(Quoted passage)
One of the first EAE models used was the active immunization of Swiss Jim Lambert (SJL) mice with PLP139–151, which fairly recapitulates a relapsing/remitting disease phenotype (49). Moreover, as occurs in humans, it is intriguing that the establishment of EAE is more severe in female mice. The initial phase begins on day 10 post-immunization, culminating around day 25 and the relapse is evident on day 40. Relapse arises from the expansion of epitope spreading, in which, due to secondary endogenous peptides, reactive T cells emerge as a consequence of the initial phase of myelin destruction. Remission is associated with a temporary loss of inflammatory cells. This particular model is used to study autoimmune T-cell-mediated responses, the compromise of the blood–brain barrier (BBB), relapse mechanisms in epitope spreading, antibody-mediated demyelination, and the evaluation of many anti-inflammatory therapeutic compounds for RRMS (50).

MOG35-55 EAE in C57BL/6 mice initiates a chronic–progressive form of EAE (51). On the contrary, if Biozzi ABH mice are immunized with the same encephalitogenic peptide, animals will display a more RRMS clinical outcome (52). In either case, this phenomenon implies that MOG peptides are unique in that they trigger an encephalitogenic T-cell response and a demyelinating autoantibody-mediated response to certain mouse strains (53). Moreover, mice exhibit microglial and astrocyte activation both in white and gray matter, as well as neuronal and synaptic loss in gray matter. Axonal damages contribute to a self-sustained chronic neurodegenerative process due to the presence of outgrowth inhibitory factors (54), which is established even in the absence of continued peripheral cell infiltration. In addition to paw paralysis, mice show evidence of CNS demyelination both in the spinal cord and the brain. This model has been used to investigate neurodegenerative mechanisms, axonal loss, T-cell priming, Th1/Th17 CD4+ T-cell-mediated CNS damage, and T-cell self-tolerance. Moreover, it is considered the most suitable for compound profiling and preclinical evaluation of cellular therapies and restorative agents (55).

The least employed model is the spontaneous EAE model, which offers the advantage of studying autoimmune mechanisms developing in a genetically controlled background and eliminating the effect of exogenous manipulations (56). Numerous strains are suitable such as C57Bl/6, SJL, and B10.PL, and some are even genetically modified for specific susceptibility factors such as humanized Tg(HLA-DR2) and humanized Tg(HLA A3) (57). Spontaneous EAE models exhibit paralysis, optic neuritis, ataxia, and present sparse levels of progression. They are used to study spontaneous T-cell activation mechanisms and innate immune mechanisms. Spontaneous EAE models are excellent tools to study B-cell responses in EAE.
(End Quoted passage)
(Provided material)
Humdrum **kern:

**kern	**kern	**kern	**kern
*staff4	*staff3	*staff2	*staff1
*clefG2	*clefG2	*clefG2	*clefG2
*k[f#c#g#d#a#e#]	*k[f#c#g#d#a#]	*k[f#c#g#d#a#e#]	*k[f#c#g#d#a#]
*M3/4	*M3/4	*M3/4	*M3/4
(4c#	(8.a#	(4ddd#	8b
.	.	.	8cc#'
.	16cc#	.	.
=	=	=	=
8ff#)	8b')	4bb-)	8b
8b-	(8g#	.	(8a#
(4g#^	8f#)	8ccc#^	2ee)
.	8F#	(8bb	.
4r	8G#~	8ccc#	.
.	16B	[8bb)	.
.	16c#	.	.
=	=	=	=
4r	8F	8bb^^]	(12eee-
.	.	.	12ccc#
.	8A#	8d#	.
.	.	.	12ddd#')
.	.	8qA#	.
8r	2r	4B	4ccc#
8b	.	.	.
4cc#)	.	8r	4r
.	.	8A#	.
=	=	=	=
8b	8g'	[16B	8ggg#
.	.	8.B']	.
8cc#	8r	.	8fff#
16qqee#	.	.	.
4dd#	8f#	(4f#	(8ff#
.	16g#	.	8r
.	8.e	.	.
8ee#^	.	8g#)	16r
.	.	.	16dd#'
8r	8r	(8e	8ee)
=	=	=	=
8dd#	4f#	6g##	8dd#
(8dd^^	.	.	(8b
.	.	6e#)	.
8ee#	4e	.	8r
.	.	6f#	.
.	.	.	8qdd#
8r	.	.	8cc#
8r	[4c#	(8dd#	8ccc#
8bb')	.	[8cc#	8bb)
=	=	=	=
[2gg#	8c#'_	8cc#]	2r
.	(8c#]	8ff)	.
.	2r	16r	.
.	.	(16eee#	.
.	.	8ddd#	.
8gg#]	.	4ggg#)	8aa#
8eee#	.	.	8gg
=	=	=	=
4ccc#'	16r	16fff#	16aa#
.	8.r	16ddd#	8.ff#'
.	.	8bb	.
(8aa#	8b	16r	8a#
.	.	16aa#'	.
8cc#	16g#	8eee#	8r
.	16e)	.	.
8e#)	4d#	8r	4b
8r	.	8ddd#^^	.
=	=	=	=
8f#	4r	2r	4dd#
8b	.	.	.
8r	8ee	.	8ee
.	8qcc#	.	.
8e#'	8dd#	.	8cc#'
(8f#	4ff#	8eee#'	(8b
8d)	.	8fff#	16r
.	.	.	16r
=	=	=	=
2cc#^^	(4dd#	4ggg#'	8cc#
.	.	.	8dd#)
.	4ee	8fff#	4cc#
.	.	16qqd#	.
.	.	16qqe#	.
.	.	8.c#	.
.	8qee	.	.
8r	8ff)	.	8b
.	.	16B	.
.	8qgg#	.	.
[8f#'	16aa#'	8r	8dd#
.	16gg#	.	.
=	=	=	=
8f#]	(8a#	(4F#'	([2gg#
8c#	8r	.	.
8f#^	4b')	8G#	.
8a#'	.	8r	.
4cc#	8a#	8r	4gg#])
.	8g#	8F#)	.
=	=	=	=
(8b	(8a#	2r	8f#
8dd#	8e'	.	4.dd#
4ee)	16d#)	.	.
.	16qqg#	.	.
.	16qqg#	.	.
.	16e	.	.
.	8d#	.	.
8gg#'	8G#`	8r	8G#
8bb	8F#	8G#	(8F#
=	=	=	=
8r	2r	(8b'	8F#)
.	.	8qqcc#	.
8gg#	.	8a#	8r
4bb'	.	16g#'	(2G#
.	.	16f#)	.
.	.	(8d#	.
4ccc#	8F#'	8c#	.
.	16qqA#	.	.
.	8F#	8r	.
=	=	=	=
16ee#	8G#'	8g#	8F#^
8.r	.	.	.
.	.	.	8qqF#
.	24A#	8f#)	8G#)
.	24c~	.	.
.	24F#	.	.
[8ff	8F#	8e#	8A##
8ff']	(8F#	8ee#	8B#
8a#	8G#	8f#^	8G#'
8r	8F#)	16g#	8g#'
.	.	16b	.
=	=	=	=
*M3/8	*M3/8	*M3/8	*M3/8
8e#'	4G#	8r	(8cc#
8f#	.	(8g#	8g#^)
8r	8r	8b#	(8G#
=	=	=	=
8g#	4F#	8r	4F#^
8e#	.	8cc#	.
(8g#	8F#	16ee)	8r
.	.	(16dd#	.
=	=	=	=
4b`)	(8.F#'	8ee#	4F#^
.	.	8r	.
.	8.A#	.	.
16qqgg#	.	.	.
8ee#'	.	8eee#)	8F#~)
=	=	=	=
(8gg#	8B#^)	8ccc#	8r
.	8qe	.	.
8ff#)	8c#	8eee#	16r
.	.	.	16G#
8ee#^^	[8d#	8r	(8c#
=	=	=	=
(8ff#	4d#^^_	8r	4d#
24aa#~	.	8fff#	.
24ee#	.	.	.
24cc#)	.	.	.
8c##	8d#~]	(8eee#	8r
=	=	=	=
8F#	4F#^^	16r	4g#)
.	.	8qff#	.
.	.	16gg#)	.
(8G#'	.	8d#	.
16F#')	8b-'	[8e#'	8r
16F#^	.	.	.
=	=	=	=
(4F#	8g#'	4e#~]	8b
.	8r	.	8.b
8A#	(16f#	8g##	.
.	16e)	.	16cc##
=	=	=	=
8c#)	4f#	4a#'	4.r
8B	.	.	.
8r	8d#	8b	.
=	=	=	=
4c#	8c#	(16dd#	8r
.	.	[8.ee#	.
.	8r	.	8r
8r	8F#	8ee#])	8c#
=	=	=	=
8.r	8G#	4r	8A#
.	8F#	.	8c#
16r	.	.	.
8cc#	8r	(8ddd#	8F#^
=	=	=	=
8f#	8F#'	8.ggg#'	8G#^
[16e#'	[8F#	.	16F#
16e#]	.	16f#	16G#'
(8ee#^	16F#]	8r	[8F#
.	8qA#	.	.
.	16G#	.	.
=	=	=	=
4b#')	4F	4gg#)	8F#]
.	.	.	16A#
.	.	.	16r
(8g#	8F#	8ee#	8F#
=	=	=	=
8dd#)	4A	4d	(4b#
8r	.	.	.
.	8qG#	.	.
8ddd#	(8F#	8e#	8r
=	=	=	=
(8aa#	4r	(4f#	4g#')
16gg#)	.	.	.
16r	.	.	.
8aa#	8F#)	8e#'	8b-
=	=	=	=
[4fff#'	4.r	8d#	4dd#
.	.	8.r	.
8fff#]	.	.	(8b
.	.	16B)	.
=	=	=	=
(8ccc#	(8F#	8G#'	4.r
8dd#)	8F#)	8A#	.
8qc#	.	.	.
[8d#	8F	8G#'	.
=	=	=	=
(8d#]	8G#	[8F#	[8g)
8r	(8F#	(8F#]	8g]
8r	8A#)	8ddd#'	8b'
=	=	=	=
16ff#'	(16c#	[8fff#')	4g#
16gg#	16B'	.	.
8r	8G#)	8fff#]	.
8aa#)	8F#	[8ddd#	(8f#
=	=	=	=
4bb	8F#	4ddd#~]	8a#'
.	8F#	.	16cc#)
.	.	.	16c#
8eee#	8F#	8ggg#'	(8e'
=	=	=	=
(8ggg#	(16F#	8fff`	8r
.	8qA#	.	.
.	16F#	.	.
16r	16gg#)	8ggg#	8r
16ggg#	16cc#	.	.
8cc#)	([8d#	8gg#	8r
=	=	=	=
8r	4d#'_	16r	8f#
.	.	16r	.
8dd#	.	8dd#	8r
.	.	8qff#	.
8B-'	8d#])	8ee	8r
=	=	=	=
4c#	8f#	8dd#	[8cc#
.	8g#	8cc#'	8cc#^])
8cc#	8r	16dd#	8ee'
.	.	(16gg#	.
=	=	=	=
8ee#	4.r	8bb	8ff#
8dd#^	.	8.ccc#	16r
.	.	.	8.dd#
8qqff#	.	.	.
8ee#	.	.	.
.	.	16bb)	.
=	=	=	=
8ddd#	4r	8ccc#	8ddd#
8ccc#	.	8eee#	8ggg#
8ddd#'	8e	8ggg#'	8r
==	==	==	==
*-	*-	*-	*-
(End Provided material)
*Task set*:
1. In the EAE models passage, on which day after immunization does the initial phase begin in SJL mice immunized with PLP139–151?
2. Retype the part of the EAE models passage that begins at the words "The least employed" and stops after the words "responses in EAE.".

*Results of the exercise*:
1. Day 10 post-immunization.

2.
The least employed model is the spontaneous EAE model, which offers the advantage of studying autoimmune mechanisms developing in a genetically controlled background and eliminating the effect of exogenous manipulations (56). Numerous strains are suitable such as C57Bl/6, SJL, and B10.PL, and some are even genetically modified for specific susceptibility factors such as humanized Tg(HLA-DR2) and humanized Tg(HLA A3) (57). Spontaneous EAE models exhibit paralysis, optic neuritis, ataxia, and present sparse levels of progression. They are used to study spontaneous T-cell activation mechanisms and innate immune mechanisms. Spontaneous EAE models are excellent tools to study B-cell responses in EAE.